On the media bias front. Rush Limbaugh has stated repeatedly on his radio program that this election would illustrate the rising power of the "New Media" (i.e., talk radio, the blogosphere, cable news, etc.). He was correct. And I think "Old Media" reacted like any complacent championship athlete whose time is running out. "I don't have to worry about some rookie," Old Media seemed to be saying in the last weeks of the campaign. Like an aging pitcher, Old Media smirked and lobbed a telegraphed pitch directly into the center of the strike zone. Dan Rather is caught building a story on false documents and others defend him. The "missing explosives" story brought out as an "October surprise" backfired to a degree, but I still saw it being discussed as important news all the way to the end. Both stories were ripped to shreds on the internet. ABC waited forever to report on the bin Laden tape. It was almost as if Old Media were taunting Limbaugh et al. with the sheer audacity of what they were getting away with. The aging pitcher still hasn't looked up to see the arc of the home run, but the audience can see it.

Two sources nicely sum up the media bias of the waning days of the Presidential campaign. Stung by falsely calling Florida for Gore in 2000 (and probably costing Bush conservative panhandle votes), the Old Media decided not to call states so recklessly this time around. How would they distort the outcome this time? I figured, correctly, that they'd use fraudulent exit polls and I was right. Dick Morris sums this up quite well. What I didn't think of until last night was that they could just not call states for Bush! Logic Times summarizes this quite well. Case in point: as of Wednesday morning, Pennsylvania had been called for Kerry by everyone, though the margin of victory was smaller than that held by Bush in Ohio, which only Fox News and one other major television network had called!

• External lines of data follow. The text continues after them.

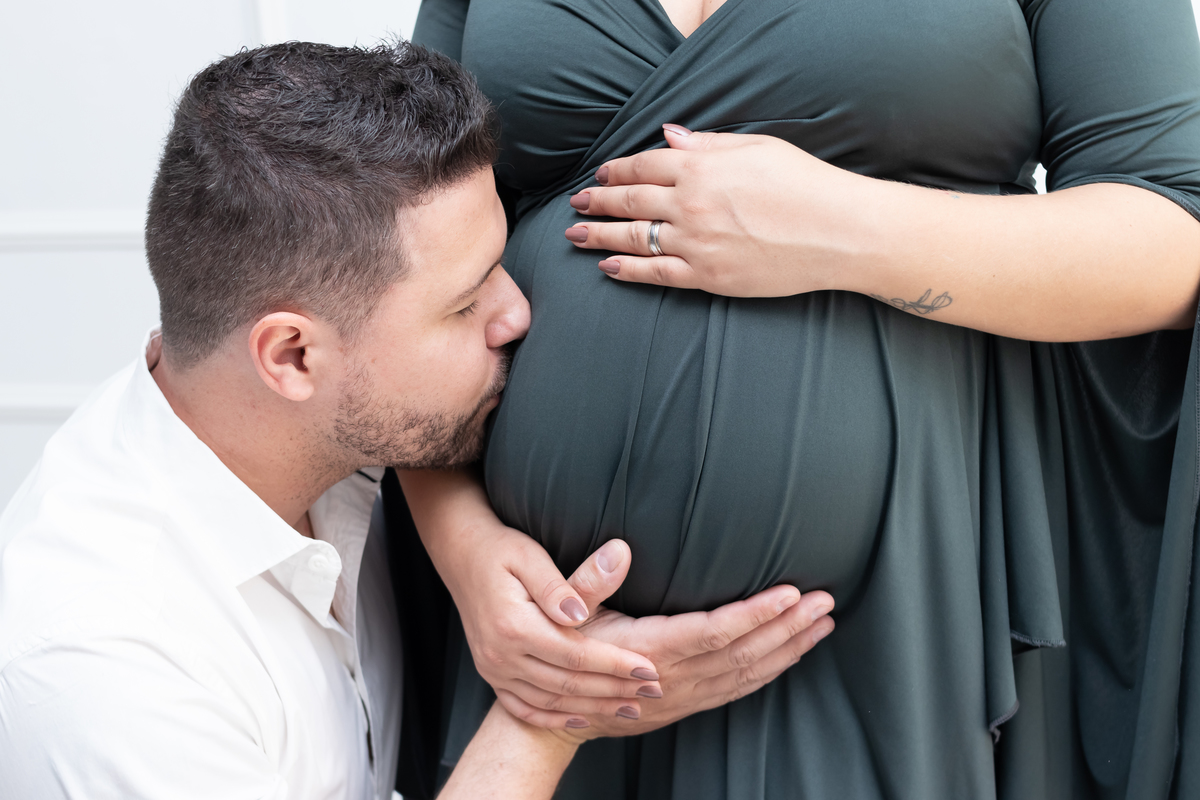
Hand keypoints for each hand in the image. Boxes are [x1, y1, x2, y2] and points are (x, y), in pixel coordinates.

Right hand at [436, 523, 668, 727]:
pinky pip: (524, 707)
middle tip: (654, 692)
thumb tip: (581, 612)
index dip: (615, 665)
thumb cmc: (501, 550)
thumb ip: (560, 586)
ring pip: (550, 700)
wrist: (461, 555)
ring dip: (593, 707)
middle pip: (567, 683)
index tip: (650, 670)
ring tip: (631, 708)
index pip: (576, 655)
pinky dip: (554, 717)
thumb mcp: (529, 556)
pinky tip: (583, 717)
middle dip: (614, 690)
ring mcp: (493, 668)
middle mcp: (501, 655)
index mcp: (513, 626)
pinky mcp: (492, 673)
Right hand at [499, 555, 835, 735]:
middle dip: (788, 627)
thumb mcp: (565, 610)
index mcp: (648, 649)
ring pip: (748, 675)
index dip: (755, 614)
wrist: (551, 716)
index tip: (790, 593)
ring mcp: (683, 696)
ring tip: (822, 623)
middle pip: (743, 653)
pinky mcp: (687, 704)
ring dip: (788, 649)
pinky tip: (791, 654)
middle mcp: (672, 678)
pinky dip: (769, 672)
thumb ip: (590, 580)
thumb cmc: (560, 648)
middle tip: (824, 601)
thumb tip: (619, 548)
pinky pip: (738, 691)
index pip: (714, 631)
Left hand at [562, 124, 878, 296]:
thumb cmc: (804, 183)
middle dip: (597, 201)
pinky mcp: (707, 276)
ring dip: (598, 236)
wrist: (838, 231)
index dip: (616, 169)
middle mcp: (690, 204)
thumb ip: (707, 143)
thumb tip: (669, 137)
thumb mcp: (756, 147)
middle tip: (577, 203)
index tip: (601, 173)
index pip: (642, 165)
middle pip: (629, 200)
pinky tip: (607, 268)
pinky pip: (655, 273)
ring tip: (575, 236)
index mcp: (700, 166)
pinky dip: (626, 271)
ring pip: (632, 238)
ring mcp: (695, 242)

The Old Media threw everything but the kitchen sink at Bush. It helped that Kerry was such a poor candidate, but everything counted in this election, especially the New Media: without the New Media Kerry would never have been unmasked so completely. The Swift Boat Veterans for Truth especially were able to get their voices heard thanks to the marvel that is the internet. The Old Media, eager to publicize any and every anti-Bush book that came out this summer, gave only passing, dismissive notice to the Swifties.

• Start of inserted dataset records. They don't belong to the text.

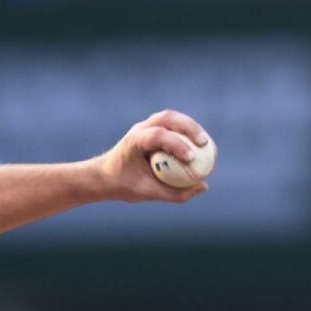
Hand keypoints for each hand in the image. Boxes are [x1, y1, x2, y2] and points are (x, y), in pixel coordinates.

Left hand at [94, 109, 215, 203]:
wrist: (104, 176)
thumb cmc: (123, 185)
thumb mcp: (147, 193)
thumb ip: (174, 192)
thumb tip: (204, 186)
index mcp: (133, 141)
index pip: (157, 135)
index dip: (177, 144)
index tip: (192, 158)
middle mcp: (139, 129)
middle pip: (168, 118)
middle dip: (190, 128)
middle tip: (205, 145)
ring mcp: (146, 126)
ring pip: (172, 117)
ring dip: (191, 126)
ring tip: (206, 144)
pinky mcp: (153, 128)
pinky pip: (174, 125)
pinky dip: (187, 132)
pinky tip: (200, 146)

Ronald Reagan, by getting rid of the so-called "Fairness Doctrine" liberated the radio airwaves. By deregulating the telecommunications industry (i.e., by breaking up the government-created telephone monopoly), he paved the way for the Internet. These actions may yet prove to be his greatest legacies. Welcome to the free market of ideas, Dan Rather.

We won one more, thanks to the Gipper!

-- CAV

P.S. As I edit, the news breaks on the Drudge Report that Kerry plans to concede to Bush.